Burrow threw only 18 passes last week against Pittsburgh, though he was notably not sacked -- just the third time in 13 career starts that has been the case for the second-year QB. (The previous two times were against the pass-rush-deficient Titans in Week 8 of last season and against Washington in Week 11, when he left early due to his season-ending ACL tear.) He'd been sacked five teams in each of the first two games this season, giving him a 14.7 percent sack rate that was more than double what it was last season. That number is down to a more manageable but still quite scary 11.8 percent after the sack-free game a week ago.

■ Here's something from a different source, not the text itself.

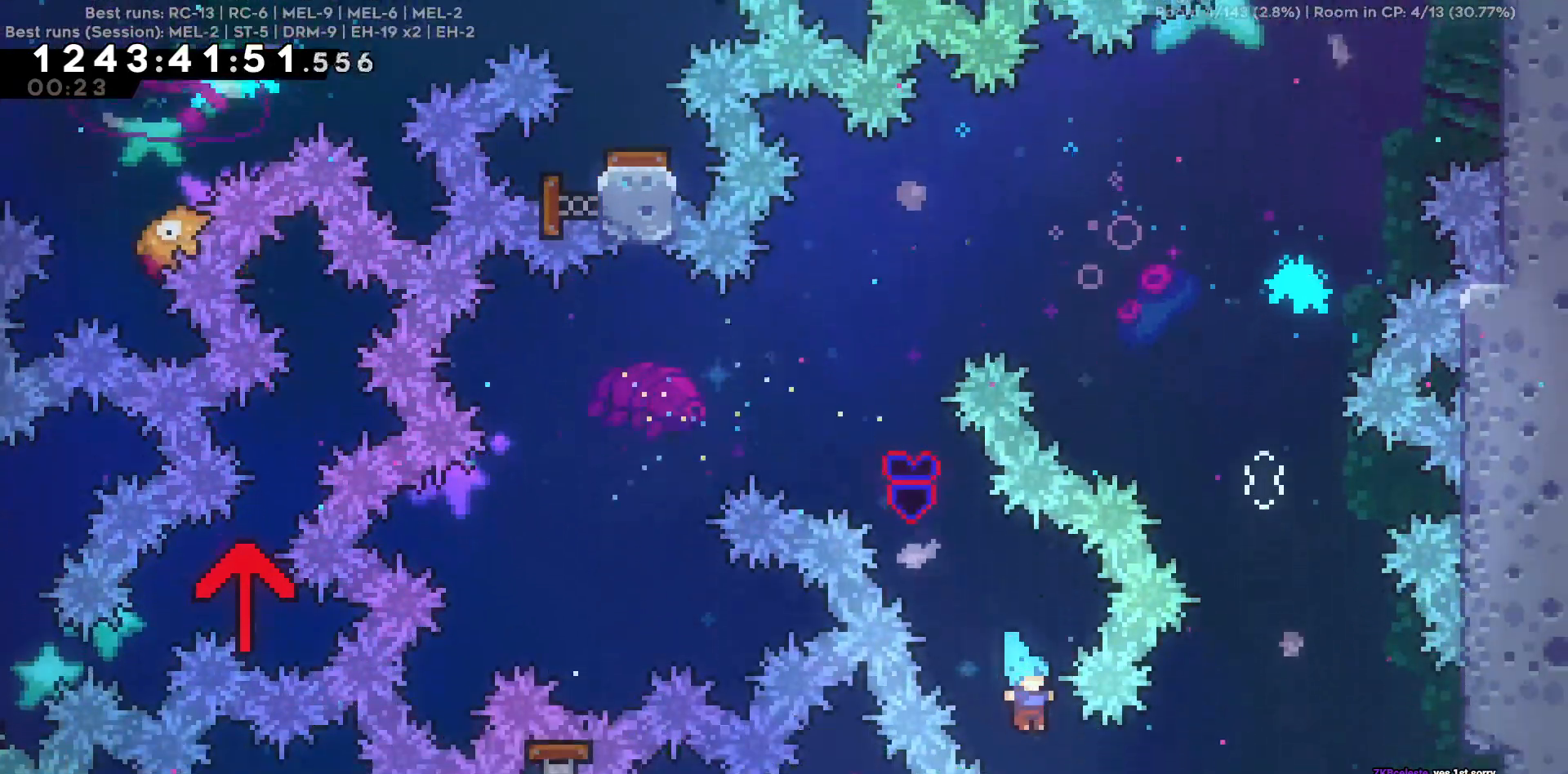
{"keys": ["d"], "events": []}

Burrow still has a very strong group of weapons around him, and that's the case regardless of whether Tee Higgins can get back on the field for this game. (Update: He was ruled out on Wednesday.) Rookie wideout Ja'Marr Chase has overcome his preseason case of the dropsies to catch 11 passes for 220 yards and four touchdowns in the first three games of his career, and he's scored at least once in every game. Tyler Boyd is doing his usual work in the slot, and Auden Tate is one of the NFL's more underrated No. 4 wideouts, capable of filling in when one of the starters is out of the lineup. With Joe Mixon and rookie Chris Evans coming out of the backfield, Burrow also has solid checkdown options available to him.

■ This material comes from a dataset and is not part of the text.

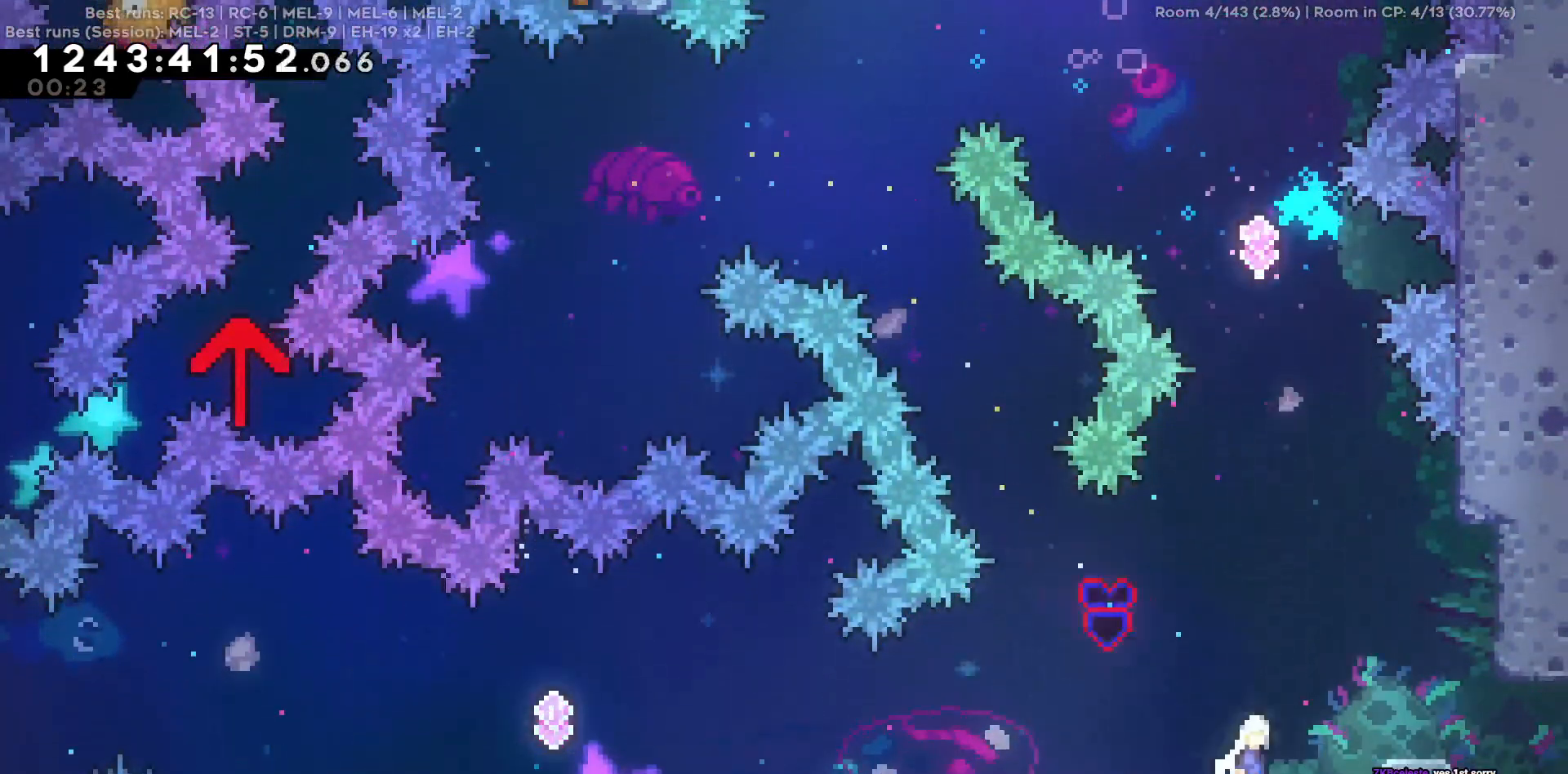
{"keys": ["d"], "events": []}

The Jags have been thrown on by every opponent so far, allowing Tyrod Taylor, Teddy Bridgewater, and Kyler Murray to scorch them to the tune of 75 of 101 for 907 yards, four touchdowns, and one interception. (They also allowed 60 yards rushing and another touchdown on the ground.) They have been far better against the run (3.4 yards per carry allowed), so if there were ever a time for the Bengals to begin putting more on Burrow's plate, this would seemingly be it. They might even be able to get away from the quick-game-only stuff because Jacksonville has not gotten much in the way of pressure on opposing QBs, in addition to the issues they've had in the secondary.